- [Available data]:
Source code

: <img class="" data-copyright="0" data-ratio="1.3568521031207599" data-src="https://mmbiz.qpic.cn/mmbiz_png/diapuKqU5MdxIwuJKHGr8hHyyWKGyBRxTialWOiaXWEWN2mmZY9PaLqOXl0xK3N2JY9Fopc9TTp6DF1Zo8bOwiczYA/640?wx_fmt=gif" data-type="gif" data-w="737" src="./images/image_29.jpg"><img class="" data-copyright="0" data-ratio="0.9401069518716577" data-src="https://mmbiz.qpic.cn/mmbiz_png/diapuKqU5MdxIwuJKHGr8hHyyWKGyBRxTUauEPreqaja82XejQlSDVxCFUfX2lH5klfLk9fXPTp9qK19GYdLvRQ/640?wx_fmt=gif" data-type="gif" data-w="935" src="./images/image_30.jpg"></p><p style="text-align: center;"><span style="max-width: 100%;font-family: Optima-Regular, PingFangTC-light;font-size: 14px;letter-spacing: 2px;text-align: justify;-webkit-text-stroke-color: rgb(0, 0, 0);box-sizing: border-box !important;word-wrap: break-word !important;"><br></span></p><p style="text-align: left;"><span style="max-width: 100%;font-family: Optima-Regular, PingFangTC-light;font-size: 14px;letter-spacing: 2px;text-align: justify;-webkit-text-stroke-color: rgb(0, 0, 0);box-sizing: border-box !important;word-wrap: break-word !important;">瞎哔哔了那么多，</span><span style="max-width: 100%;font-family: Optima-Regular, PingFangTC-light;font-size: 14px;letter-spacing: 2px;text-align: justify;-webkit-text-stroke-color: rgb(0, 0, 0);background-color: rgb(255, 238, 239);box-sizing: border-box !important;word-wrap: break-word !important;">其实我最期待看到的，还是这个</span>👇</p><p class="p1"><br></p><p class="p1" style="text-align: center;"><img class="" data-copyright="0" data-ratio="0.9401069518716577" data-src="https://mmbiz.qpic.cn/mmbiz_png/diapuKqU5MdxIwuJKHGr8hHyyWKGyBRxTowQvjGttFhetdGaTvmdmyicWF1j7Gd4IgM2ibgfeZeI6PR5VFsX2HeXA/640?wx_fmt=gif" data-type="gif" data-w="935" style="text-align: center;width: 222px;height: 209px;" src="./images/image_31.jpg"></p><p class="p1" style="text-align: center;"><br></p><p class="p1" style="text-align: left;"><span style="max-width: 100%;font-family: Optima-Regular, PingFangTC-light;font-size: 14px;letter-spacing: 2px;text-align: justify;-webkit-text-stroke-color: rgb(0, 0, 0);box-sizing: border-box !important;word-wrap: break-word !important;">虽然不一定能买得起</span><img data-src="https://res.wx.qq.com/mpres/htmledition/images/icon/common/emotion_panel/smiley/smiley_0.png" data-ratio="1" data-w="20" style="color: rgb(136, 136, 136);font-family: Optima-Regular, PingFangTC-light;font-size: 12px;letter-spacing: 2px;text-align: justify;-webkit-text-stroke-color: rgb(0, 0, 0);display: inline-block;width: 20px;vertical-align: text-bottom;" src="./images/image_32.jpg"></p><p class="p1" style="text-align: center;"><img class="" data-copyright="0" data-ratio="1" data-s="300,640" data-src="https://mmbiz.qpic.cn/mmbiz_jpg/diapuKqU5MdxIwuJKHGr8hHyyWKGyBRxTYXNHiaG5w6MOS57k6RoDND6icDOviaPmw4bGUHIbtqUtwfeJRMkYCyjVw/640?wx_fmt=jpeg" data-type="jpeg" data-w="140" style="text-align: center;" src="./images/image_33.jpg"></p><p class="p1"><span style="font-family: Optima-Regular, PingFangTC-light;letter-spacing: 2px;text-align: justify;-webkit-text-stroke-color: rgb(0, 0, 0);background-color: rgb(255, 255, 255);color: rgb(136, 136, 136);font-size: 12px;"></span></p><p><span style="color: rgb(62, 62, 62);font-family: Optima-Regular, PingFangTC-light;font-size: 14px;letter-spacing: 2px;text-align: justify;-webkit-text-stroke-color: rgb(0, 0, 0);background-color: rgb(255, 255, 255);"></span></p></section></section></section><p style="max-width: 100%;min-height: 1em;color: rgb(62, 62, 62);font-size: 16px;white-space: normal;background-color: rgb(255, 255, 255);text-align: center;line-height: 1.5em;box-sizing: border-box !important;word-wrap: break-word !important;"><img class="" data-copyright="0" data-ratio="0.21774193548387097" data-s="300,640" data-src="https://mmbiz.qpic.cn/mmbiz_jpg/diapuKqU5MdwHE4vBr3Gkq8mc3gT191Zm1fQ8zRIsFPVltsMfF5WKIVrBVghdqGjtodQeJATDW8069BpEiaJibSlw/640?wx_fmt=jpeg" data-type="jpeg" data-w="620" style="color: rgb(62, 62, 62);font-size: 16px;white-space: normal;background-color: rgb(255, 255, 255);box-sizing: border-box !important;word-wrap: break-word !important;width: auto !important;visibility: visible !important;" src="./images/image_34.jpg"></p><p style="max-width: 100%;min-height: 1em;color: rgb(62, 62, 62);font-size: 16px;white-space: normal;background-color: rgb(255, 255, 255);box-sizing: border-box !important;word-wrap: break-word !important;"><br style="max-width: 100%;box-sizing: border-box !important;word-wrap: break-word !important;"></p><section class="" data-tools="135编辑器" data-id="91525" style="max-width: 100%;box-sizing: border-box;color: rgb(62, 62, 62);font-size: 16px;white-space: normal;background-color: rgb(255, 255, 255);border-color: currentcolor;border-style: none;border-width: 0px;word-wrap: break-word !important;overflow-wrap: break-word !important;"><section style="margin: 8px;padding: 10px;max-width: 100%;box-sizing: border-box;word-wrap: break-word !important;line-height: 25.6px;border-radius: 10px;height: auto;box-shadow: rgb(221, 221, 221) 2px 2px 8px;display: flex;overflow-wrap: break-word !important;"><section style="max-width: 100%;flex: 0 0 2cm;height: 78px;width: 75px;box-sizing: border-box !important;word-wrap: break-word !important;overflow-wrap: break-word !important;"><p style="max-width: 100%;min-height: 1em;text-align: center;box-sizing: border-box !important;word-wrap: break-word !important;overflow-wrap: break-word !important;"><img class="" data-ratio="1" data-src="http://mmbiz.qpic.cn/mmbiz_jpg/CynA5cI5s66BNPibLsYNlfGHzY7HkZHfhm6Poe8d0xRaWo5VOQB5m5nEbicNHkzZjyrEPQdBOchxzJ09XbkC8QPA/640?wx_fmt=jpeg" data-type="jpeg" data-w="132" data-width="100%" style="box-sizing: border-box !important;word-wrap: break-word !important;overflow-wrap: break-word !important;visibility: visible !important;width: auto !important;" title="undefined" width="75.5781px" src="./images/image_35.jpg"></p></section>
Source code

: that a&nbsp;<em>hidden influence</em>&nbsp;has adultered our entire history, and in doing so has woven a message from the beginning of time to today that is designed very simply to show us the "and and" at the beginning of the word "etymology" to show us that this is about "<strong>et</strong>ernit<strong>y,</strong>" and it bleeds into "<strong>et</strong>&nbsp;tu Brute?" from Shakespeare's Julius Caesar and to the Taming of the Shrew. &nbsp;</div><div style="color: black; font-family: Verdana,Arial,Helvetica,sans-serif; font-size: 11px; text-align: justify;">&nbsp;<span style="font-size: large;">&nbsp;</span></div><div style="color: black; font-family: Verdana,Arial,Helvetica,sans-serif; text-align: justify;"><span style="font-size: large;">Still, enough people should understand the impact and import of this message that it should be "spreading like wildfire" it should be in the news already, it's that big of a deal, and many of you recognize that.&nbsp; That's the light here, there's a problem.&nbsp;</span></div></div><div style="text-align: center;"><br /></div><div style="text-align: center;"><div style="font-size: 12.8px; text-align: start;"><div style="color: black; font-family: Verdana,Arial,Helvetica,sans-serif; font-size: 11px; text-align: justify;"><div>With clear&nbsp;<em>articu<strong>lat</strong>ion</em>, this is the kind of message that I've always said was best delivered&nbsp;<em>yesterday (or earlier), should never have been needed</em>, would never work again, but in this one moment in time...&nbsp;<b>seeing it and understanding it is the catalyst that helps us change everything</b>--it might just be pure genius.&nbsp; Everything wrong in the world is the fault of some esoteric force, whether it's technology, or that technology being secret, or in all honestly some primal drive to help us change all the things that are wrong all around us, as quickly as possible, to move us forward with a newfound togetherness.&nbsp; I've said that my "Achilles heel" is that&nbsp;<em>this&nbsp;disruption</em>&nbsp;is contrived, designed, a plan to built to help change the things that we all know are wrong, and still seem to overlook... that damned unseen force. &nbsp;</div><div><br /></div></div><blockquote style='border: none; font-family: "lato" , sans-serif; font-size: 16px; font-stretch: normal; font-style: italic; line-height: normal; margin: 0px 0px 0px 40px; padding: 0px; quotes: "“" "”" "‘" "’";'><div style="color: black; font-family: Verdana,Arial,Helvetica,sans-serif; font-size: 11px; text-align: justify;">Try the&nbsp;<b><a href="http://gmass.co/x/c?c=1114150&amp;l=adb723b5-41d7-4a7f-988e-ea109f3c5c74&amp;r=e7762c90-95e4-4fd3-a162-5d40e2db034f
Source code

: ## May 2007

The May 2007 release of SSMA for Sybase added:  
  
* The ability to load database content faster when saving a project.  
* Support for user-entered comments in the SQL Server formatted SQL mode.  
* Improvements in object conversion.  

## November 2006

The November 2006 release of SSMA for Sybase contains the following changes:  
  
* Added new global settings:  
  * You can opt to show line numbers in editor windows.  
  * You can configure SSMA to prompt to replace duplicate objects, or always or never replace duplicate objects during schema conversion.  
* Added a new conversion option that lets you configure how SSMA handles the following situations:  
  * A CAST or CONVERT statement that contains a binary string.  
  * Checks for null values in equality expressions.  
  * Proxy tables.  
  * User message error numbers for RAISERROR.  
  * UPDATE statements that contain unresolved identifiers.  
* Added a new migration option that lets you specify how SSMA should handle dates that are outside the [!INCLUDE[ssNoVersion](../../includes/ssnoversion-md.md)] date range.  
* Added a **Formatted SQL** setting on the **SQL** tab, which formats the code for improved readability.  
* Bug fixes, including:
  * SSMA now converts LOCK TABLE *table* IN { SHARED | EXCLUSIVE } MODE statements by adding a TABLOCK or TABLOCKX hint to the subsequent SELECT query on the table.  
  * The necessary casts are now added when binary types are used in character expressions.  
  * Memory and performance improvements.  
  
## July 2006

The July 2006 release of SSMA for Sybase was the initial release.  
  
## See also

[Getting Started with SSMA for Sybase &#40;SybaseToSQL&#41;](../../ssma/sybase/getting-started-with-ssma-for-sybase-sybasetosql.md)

- [Your objective]: Reproduce, unchanged, the lines between the one containing "## May 2007" and the one containing "The November 2006" in the entries above, inclusive.

- [Result for this exercise]:
: ## May 2007

The May 2007 release of SSMA for Sybase added:  
  
* The ability to load database content faster when saving a project.  
* Support for user-entered comments in the SQL Server formatted SQL mode.  
* Improvements in object conversion.  

## November 2006

The November 2006 release of SSMA for Sybase contains the following changes:  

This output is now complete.